== WHAT THE TASK REQUIRES ==
In the article on Linda Thomas-Greenfield's nomination, what position will she take if the Senate confirms her?

== EXERCISE PASSAGE ==
********************
|Photo by Robin R. Sanders
Monday, December 7, 2020
Nomination of Ambassador Linda Thomas-Greenfield - What it Means for US Global Engagement & U.S.-Africa Partnership
Article below "What the Nomination of Ambassador Linda Thomas-Greenfield Means for U.S. Global Engagement & the U.S. Partnership with Africa," by Dr. Robin R. Sanders first appeared Dec 5, 2020 in
Our bottom line as a modern nation has historically been to seek ways to make the world a better place by supporting democratic processes and principles. Thomas-Greenfield will be our champion in working with every country in fairness and transparency all while ensuring that America’s interest, and its national security always comes first. These are the skills she will bring to the position of U.S. Representative to the United Nations, if so, confirmed by the Senate.
The Ambassador is not only one of the best foreign service career diplomats, evident by her long stellar career at the Department of State, but she will also herald in as the first African American female career foreign service officer to be nominated for a U.S. cabinet-level post. At the State Department she held such key critical positions ranging from Director General of the Foreign and Civil Service – the number one personnel position with policy oversight of the 13,000-member Foreign Service, 11,000-member Civil Service, and the 45,000 local employees at our Embassies overseas, to Assistant Secretary of State for African Affairs -- on top of a lot of policy-tough and multilateral work in between from Pakistan to Geneva.
********************
== EXERCISE DATA ==
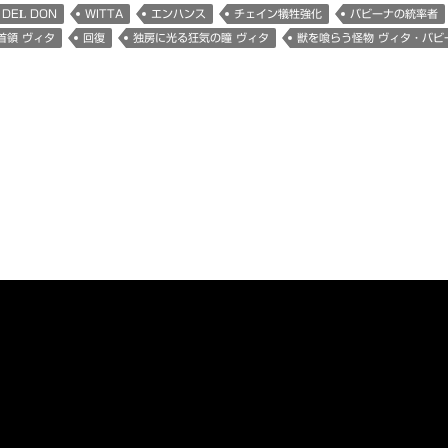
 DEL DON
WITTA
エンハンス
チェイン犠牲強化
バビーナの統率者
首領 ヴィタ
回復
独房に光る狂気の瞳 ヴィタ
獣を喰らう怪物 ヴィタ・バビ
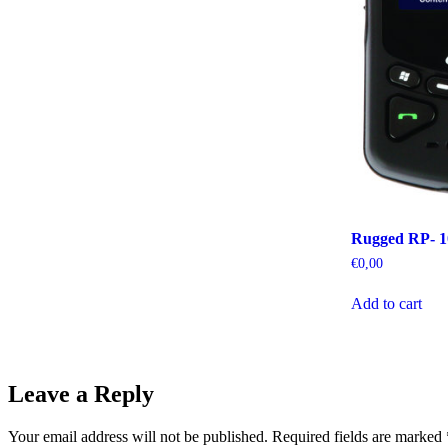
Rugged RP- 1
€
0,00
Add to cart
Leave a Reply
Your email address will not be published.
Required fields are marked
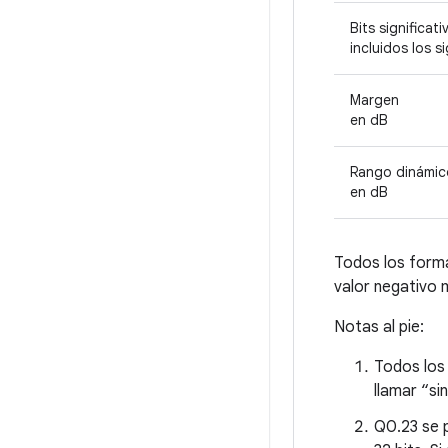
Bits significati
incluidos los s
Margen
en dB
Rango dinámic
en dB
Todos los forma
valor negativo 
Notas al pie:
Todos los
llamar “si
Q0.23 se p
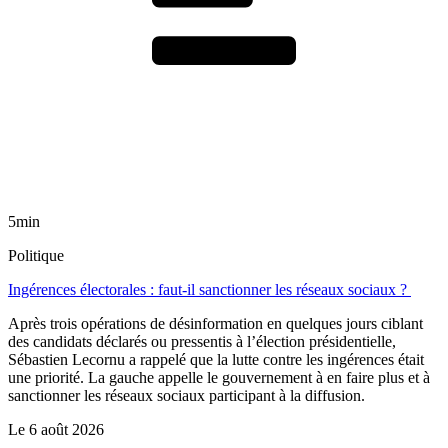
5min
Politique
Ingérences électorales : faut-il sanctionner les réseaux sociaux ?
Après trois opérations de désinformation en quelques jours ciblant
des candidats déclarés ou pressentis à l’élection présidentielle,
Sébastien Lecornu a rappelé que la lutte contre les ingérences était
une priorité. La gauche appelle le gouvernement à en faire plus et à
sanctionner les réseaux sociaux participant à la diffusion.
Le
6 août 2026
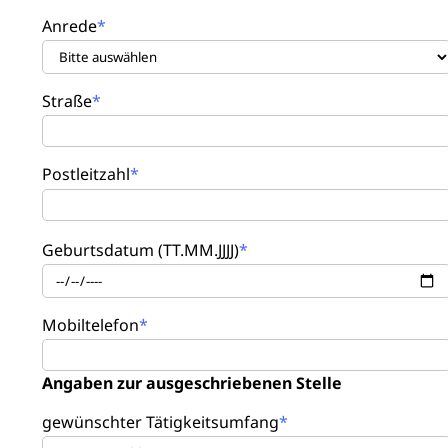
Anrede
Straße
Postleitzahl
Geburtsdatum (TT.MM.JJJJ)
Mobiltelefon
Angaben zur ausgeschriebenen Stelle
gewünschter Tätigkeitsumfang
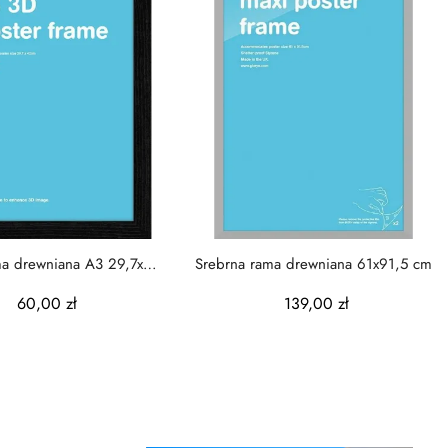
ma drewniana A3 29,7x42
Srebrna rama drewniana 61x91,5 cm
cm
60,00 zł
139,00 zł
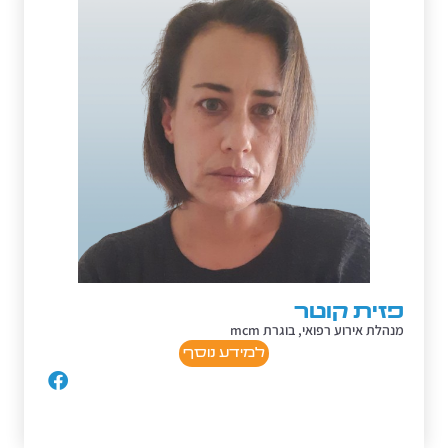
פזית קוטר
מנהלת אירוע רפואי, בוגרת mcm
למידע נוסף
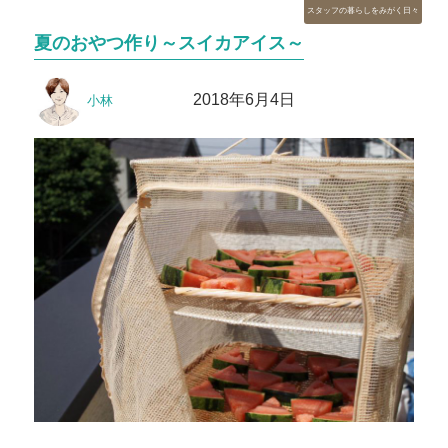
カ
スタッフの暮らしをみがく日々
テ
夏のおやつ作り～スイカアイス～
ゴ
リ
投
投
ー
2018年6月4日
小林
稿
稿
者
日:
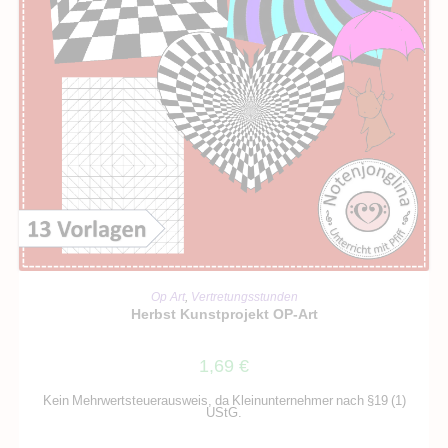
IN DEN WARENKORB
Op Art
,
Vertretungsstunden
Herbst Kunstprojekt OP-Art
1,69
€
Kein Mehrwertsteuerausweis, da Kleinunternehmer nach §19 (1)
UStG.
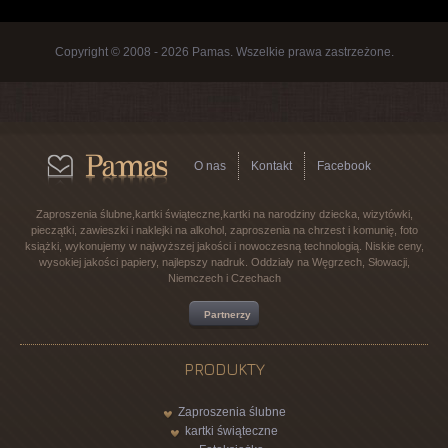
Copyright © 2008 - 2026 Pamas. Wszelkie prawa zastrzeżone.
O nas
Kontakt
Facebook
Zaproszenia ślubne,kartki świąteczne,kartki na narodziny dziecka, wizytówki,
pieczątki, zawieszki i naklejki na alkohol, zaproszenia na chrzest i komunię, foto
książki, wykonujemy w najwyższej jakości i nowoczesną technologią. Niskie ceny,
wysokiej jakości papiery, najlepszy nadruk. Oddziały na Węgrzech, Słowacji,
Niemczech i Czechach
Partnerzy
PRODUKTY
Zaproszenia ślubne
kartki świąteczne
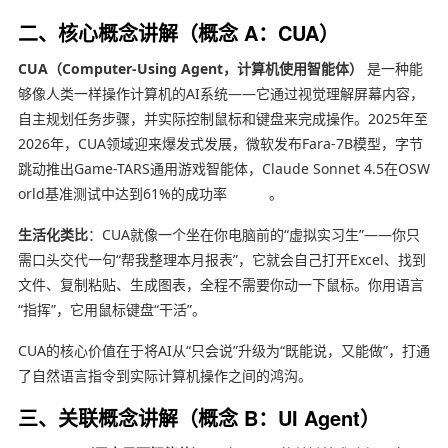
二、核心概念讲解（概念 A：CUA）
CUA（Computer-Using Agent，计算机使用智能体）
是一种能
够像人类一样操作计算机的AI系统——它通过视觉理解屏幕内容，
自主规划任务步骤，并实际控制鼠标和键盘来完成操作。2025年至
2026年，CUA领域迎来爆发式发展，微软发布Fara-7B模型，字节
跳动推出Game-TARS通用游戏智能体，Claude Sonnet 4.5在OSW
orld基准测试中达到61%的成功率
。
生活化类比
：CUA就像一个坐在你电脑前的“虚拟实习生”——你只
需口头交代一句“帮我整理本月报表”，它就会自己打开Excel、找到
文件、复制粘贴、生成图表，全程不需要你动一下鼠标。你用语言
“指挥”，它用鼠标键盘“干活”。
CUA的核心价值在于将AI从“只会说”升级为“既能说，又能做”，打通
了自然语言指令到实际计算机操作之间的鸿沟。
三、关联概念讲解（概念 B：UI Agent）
********************
== PROBLEM SOLUTION ==
U.S. Representative to the United Nations